─── The input

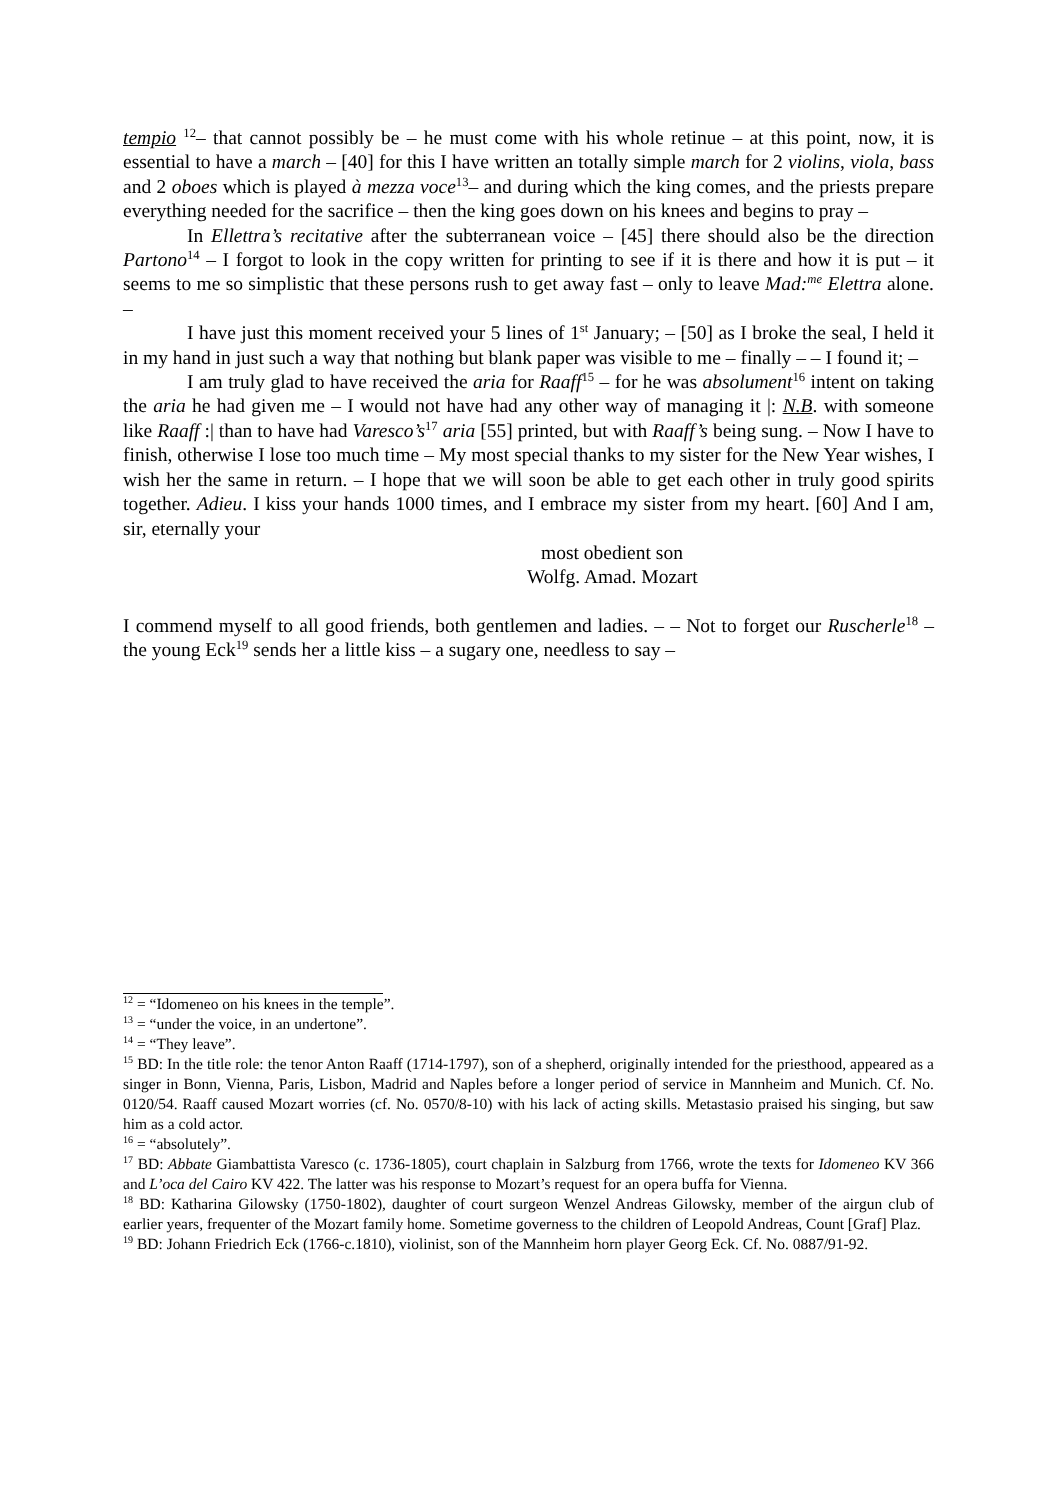tempio <sup>12</sup>– that cannot possibly be – he must come with his whole retinue – at this point, now, it is essential to have a march – [40] for this I have written an totally simple march for 2 violins, viola, bass and 2 oboes which is played à mezza voce<sup>13</sup>– and during which the king comes, and the priests prepare everything needed for the sacrifice – then the king goes down on his knees and begins to pray –
In Ellettra’s recitative after the subterranean voice – [45] there should also be the direction Partono<sup>14</sup> – I forgot to look in the copy written for printing to see if it is there and how it is put – it seems to me so simplistic that these persons rush to get away fast – only to leave Mad:<sup>me</sup> Elettra alone. –
I have just this moment received your 5 lines of 1<sup>st</sup> January; – [50] as I broke the seal, I held it in my hand in just such a way that nothing but blank paper was visible to me – finally – – I found it; –
I am truly glad to have received the aria for Raaff<sup>15</sup> – for he was absolument<sup>16</sup> intent on taking the aria he had given me – I would not have had any other way of managing it |: N.B. with someone like Raaff :| than to have had Varesco’s<sup>17</sup> aria [55] printed, but with Raaff’s being sung. – Now I have to finish, otherwise I lose too much time – My most special thanks to my sister for the New Year wishes, I wish her the same in return. – I hope that we will soon be able to get each other in truly good spirits together. Adieu. I kiss your hands 1000 times, and I embrace my sister from my heart. [60] And I am, sir, eternally your
most obedient son
Wolfg. Amad. Mozart
I commend myself to all good friends, both gentlemen and ladies. – – Not to forget our Ruscherle<sup>18</sup> – the young Eck<sup>19</sup> sends her a little kiss – a sugary one, needless to say –
<sup>12</sup> = “Idomeneo on his knees in the temple”.
<sup>13</sup> = “under the voice, in an undertone”.
<sup>14</sup> = “They leave”.
<sup>15</sup> BD: In the title role: the tenor Anton Raaff (1714-1797), son of a shepherd, originally intended for the priesthood, appeared as a singer in Bonn, Vienna, Paris, Lisbon, Madrid and Naples before a longer period of service in Mannheim and Munich. Cf. No. 0120/54. Raaff caused Mozart worries (cf. No. 0570/8-10) with his lack of acting skills. Metastasio praised his singing, but saw him as a cold actor.
<sup>16</sup> = “absolutely”.
<sup>17</sup> BD: Abbate Giambattista Varesco (c. 1736-1805), court chaplain in Salzburg from 1766, wrote the texts for Idomeneo KV 366 and L’oca del Cairo KV 422. The latter was his response to Mozart’s request for an opera buffa for Vienna.
<sup>18</sup> BD: Katharina Gilowsky (1750-1802), daughter of court surgeon Wenzel Andreas Gilowsky, member of the airgun club of earlier years, frequenter of the Mozart family home. Sometime governess to the children of Leopold Andreas, Count [Graf] Plaz.
<sup>19</sup> BD: Johann Friedrich Eck (1766-c.1810), violinist, son of the Mannheim horn player Georg Eck. Cf. No. 0887/91-92.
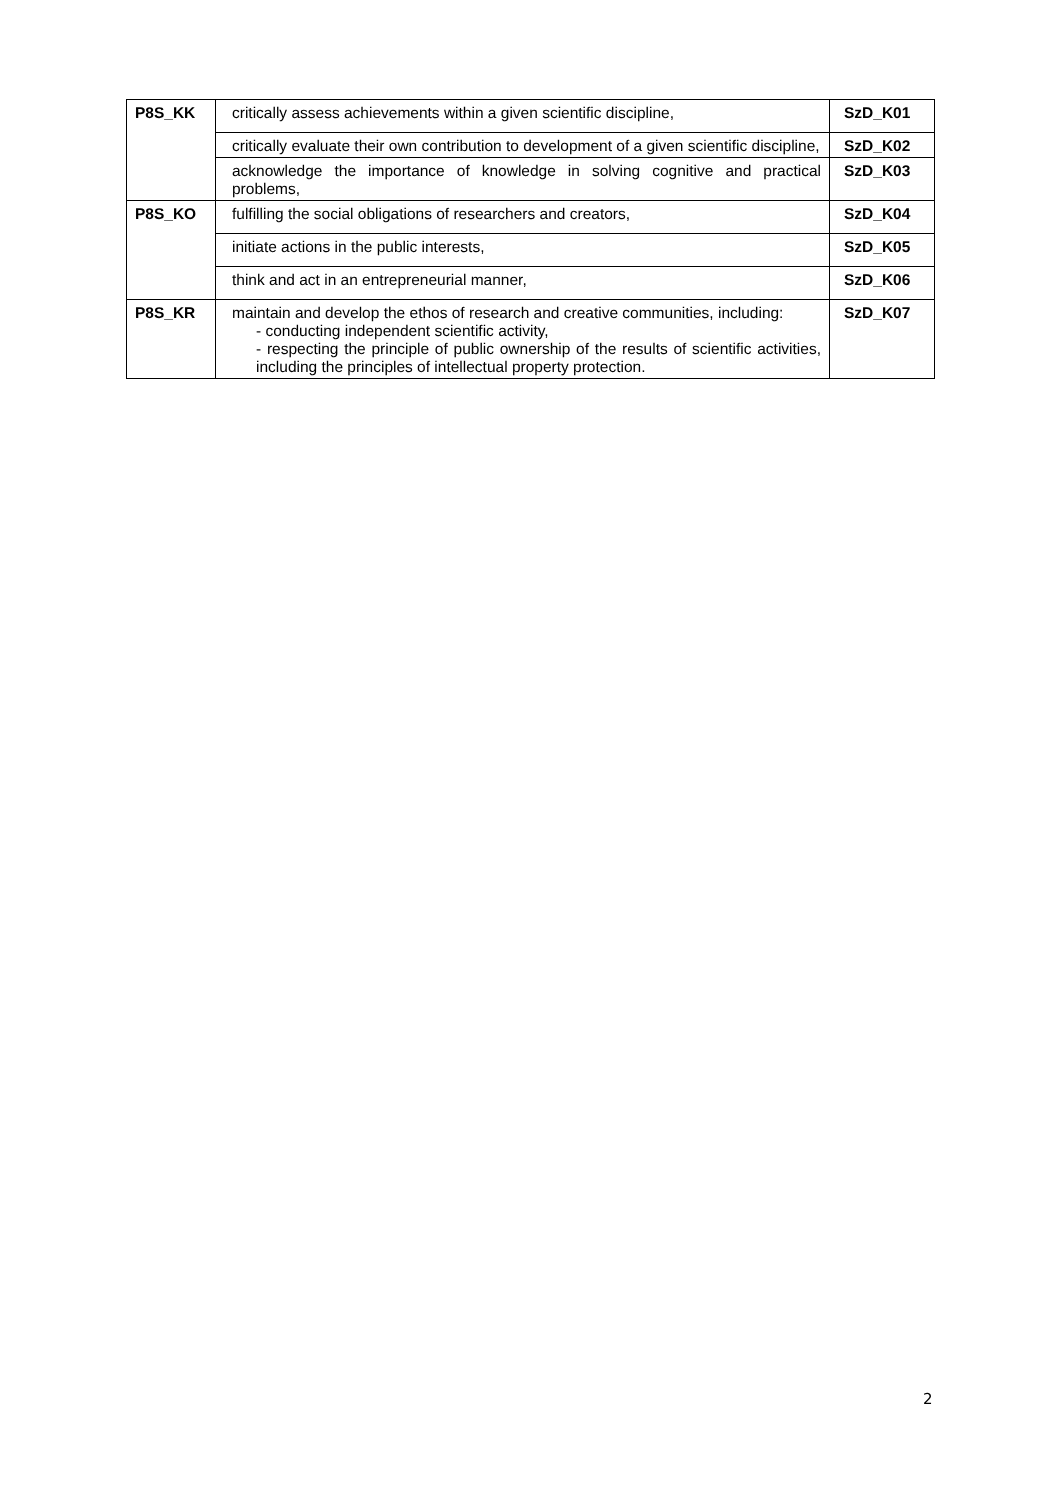| P8S_KK | critically assess achievements within a given scientific discipline, | SzD_K01 |
| | critically evaluate their own contribution to development of a given scientific discipline, | SzD_K02 |
| | acknowledge the importance of knowledge in solving cognitive and practical problems, | SzD_K03 |
| P8S_KO | fulfilling the social obligations of researchers and creators, | SzD_K04 |
| | initiate actions in the public interests, | SzD_K05 |
| | think and act in an entrepreneurial manner, | SzD_K06 |
| P8S_KR | maintain and develop the ethos of research and creative communities, including: - conducting independent scientific activity, - respecting the principle of public ownership of the results of scientific activities, including the principles of intellectual property protection. | SzD_K07 |
2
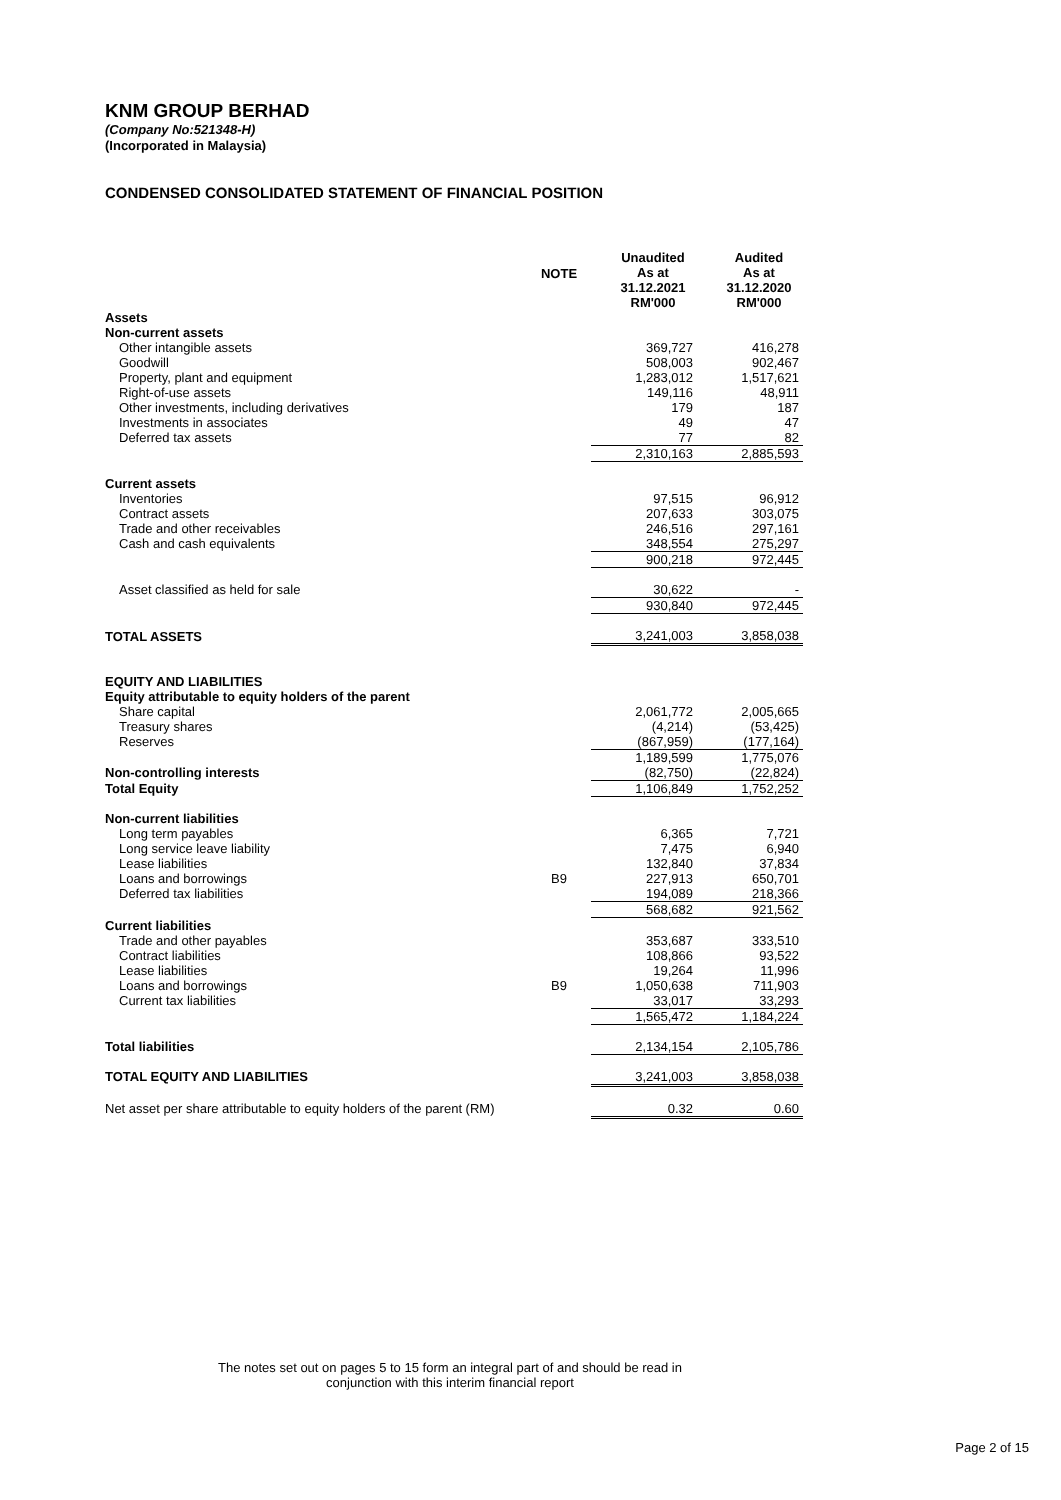KNM GROUP BERHAD
(Company No:521348-H)
(Incorporated in Malaysia)
CONDENSED CONSOLIDATED STATEMENT OF FINANCIAL POSITION
| | NOTE | Unaudited As at 31.12.2021 RM'000 | Audited As at 31.12.2020 RM'000 |
| --- | --- | --- | --- |
| Assets | | | |
| Non-current assets | | | |
| Other intangible assets | | 369,727 | 416,278 |
| Goodwill | | 508,003 | 902,467 |
| Property, plant and equipment | | 1,283,012 | 1,517,621 |
| Right-of-use assets | | 149,116 | 48,911 |
| Other investments, including derivatives | | 179 | 187 |
| Investments in associates | | 49 | 47 |
| Deferred tax assets | | 77 | 82 |
| | | 2,310,163 | 2,885,593 |
| Current assets | | | |
| Inventories | | 97,515 | 96,912 |
| Contract assets | | 207,633 | 303,075 |
| Trade and other receivables | | 246,516 | 297,161 |
| Cash and cash equivalents | | 348,554 | 275,297 |
| | | 900,218 | 972,445 |
| Asset classified as held for sale | | 30,622 | - |
| | | 930,840 | 972,445 |
| TOTAL ASSETS | | 3,241,003 | 3,858,038 |
| EQUITY AND LIABILITIES | | | |
| Equity attributable to equity holders of the parent | | | |
| Share capital | | 2,061,772 | 2,005,665 |
| Treasury shares | | (4,214) | (53,425) |
| Reserves | | (867,959) | (177,164) |
| | | 1,189,599 | 1,775,076 |
| Non-controlling interests | | (82,750) | (22,824) |
| Total Equity | | 1,106,849 | 1,752,252 |
| Non-current liabilities | | | |
| Long term payables | | 6,365 | 7,721 |
| Long service leave liability | | 7,475 | 6,940 |
| Lease liabilities | | 132,840 | 37,834 |
| Loans and borrowings | B9 | 227,913 | 650,701 |
| Deferred tax liabilities | | 194,089 | 218,366 |
| | | 568,682 | 921,562 |
| Current liabilities | | | |
| Trade and other payables | | 353,687 | 333,510 |
| Contract liabilities | | 108,866 | 93,522 |
| Lease liabilities | | 19,264 | 11,996 |
| Loans and borrowings | B9 | 1,050,638 | 711,903 |
| Current tax liabilities | | 33,017 | 33,293 |
| | | 1,565,472 | 1,184,224 |
| Total liabilities | | 2,134,154 | 2,105,786 |
| TOTAL EQUITY AND LIABILITIES | | 3,241,003 | 3,858,038 |
| Net asset per share attributable to equity holders of the parent (RM) | | 0.32 | 0.60 |
The notes set out on pages 5 to 15 form an integral part of and should be read in
conjunction with this interim financial report
Page 2 of 15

──────

[Your instructions]:
Copy only these lines from the records above, exactly: the one with "protection. | SzD_K07 |", the one with "353,687 | 333,510 |", and those between. Skip the pictures.

[Result for this task]:
| P8S_KR | maintain and develop the ethos of research and creative communities, including: - conducting independent scientific activity, - respecting the principle of public ownership of the results of scientific activities, including the principles of intellectual property protection. | SzD_K07 |
2
KNM GROUP BERHAD
(Company No:521348-H)
(Incorporated in Malaysia)
CONDENSED CONSOLIDATED STATEMENT OF FINANCIAL POSITION
| | NOTE | Unaudited As at 31.12.2021 RM'000 | Audited As at 31.12.2020 RM'000 |
| --- | --- | --- | --- |
| Assets | | | |
| Non-current assets | | | |
| Other intangible assets | | 369,727 | 416,278 |
| Goodwill | | 508,003 | 902,467 |
| Property, plant and equipment | | 1,283,012 | 1,517,621 |
| Right-of-use assets | | 149,116 | 48,911 |
| Other investments, including derivatives | | 179 | 187 |
| Investments in associates | | 49 | 47 |
| Deferred tax assets | | 77 | 82 |
| | | 2,310,163 | 2,885,593 |
| Current assets | | | |
| Inventories | | 97,515 | 96,912 |
| Contract assets | | 207,633 | 303,075 |
| Trade and other receivables | | 246,516 | 297,161 |
| Cash and cash equivalents | | 348,554 | 275,297 |
| | | 900,218 | 972,445 |
| Asset classified as held for sale | | 30,622 | - |
| | | 930,840 | 972,445 |
| TOTAL ASSETS | | 3,241,003 | 3,858,038 |
| EQUITY AND LIABILITIES | | | |
| Equity attributable to equity holders of the parent | | | |
| Share capital | | 2,061,772 | 2,005,665 |
| Treasury shares | | (4,214) | (53,425) |
| Reserves | | (867,959) | (177,164) |
| | | 1,189,599 | 1,775,076 |
| Non-controlling interests | | (82,750) | (22,824) |
| Total Equity | | 1,106,849 | 1,752,252 |
| Non-current liabilities | | | |
| Long term payables | | 6,365 | 7,721 |
| Long service leave liability | | 7,475 | 6,940 |
| Lease liabilities | | 132,840 | 37,834 |
| Loans and borrowings | B9 | 227,913 | 650,701 |
| Deferred tax liabilities | | 194,089 | 218,366 |
| | | 568,682 | 921,562 |
| Current liabilities | | | |
| Trade and other payables | | 353,687 | 333,510 |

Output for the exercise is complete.